Segment Start: DATA EXTRACTS
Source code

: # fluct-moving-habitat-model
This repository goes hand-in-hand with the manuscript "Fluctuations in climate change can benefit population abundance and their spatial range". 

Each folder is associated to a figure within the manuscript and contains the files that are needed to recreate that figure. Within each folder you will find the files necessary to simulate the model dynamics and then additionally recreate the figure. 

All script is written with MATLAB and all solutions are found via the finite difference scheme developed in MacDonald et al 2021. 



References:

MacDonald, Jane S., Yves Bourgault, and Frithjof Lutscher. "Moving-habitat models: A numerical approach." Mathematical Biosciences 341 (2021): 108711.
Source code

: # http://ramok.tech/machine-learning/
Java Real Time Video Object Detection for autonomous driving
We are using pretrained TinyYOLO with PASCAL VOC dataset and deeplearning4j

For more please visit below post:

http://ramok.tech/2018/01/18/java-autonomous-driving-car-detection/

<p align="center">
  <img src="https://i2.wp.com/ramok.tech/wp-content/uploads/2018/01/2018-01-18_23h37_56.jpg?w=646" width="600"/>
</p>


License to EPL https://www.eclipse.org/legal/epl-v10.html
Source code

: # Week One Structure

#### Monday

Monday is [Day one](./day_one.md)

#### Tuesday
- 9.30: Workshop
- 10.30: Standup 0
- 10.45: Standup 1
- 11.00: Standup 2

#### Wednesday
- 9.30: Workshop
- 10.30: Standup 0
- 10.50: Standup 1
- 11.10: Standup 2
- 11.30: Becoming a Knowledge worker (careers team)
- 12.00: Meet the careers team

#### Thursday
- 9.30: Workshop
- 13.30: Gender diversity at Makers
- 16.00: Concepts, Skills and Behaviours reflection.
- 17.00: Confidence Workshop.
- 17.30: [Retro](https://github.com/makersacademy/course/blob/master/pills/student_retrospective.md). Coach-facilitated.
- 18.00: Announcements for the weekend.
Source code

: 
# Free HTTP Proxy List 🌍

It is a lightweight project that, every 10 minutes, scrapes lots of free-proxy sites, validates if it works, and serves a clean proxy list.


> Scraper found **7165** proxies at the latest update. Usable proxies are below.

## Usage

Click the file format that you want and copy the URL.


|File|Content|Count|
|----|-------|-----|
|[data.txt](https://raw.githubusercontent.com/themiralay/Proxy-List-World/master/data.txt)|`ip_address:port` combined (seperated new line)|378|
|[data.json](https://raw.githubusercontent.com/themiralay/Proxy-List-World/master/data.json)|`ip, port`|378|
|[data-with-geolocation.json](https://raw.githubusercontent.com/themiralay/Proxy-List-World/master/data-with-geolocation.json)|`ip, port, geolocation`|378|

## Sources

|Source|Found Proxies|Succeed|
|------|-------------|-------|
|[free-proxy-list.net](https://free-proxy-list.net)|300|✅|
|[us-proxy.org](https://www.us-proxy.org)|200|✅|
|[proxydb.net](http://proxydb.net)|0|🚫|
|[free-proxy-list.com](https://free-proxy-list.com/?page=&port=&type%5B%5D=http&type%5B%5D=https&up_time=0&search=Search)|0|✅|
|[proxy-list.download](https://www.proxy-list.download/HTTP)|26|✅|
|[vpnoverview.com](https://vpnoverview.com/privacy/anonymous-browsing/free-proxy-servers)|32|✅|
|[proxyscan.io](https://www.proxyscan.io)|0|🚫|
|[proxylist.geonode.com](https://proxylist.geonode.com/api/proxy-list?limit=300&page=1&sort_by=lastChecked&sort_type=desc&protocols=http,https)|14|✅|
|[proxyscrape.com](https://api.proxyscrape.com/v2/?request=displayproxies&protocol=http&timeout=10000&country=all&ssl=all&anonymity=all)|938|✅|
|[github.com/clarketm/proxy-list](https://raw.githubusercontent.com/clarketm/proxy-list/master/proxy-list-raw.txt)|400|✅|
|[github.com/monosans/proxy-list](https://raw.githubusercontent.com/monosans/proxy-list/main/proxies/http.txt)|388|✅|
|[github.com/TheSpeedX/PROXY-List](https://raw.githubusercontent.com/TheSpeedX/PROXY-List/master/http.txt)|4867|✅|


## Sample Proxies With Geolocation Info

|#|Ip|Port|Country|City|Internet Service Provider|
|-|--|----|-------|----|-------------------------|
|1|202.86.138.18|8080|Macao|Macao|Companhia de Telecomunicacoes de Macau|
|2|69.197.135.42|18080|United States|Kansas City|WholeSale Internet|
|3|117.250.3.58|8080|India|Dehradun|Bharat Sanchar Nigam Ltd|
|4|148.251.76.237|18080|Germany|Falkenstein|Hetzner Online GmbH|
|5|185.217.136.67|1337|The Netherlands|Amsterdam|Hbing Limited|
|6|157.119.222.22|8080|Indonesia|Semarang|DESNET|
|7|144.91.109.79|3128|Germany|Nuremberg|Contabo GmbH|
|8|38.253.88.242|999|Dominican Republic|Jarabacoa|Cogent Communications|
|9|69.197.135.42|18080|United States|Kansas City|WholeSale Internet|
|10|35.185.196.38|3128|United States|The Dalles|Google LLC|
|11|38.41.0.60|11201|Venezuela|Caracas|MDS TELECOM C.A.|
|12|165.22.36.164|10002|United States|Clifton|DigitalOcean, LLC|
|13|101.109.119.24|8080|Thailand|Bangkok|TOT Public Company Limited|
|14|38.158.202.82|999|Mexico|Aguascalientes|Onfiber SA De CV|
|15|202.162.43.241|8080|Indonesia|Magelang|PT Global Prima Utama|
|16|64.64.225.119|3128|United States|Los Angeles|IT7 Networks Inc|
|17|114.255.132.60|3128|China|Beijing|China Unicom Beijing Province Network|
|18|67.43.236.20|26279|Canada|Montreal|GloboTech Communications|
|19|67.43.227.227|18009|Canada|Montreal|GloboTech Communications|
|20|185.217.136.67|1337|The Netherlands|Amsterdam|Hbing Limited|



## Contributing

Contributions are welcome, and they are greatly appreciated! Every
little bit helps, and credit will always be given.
Segment End: DATA EXTRACTS
__WORK ITEM__.
Please copy, word for word, every line from the first line of the records through the line containing "This repository goes", with both of those lines included and nothing else.

__SOLUTION__.
Source code

: # fluct-moving-habitat-model
This repository goes hand-in-hand with the manuscript "Fluctuations in climate change can benefit population abundance and their spatial range". 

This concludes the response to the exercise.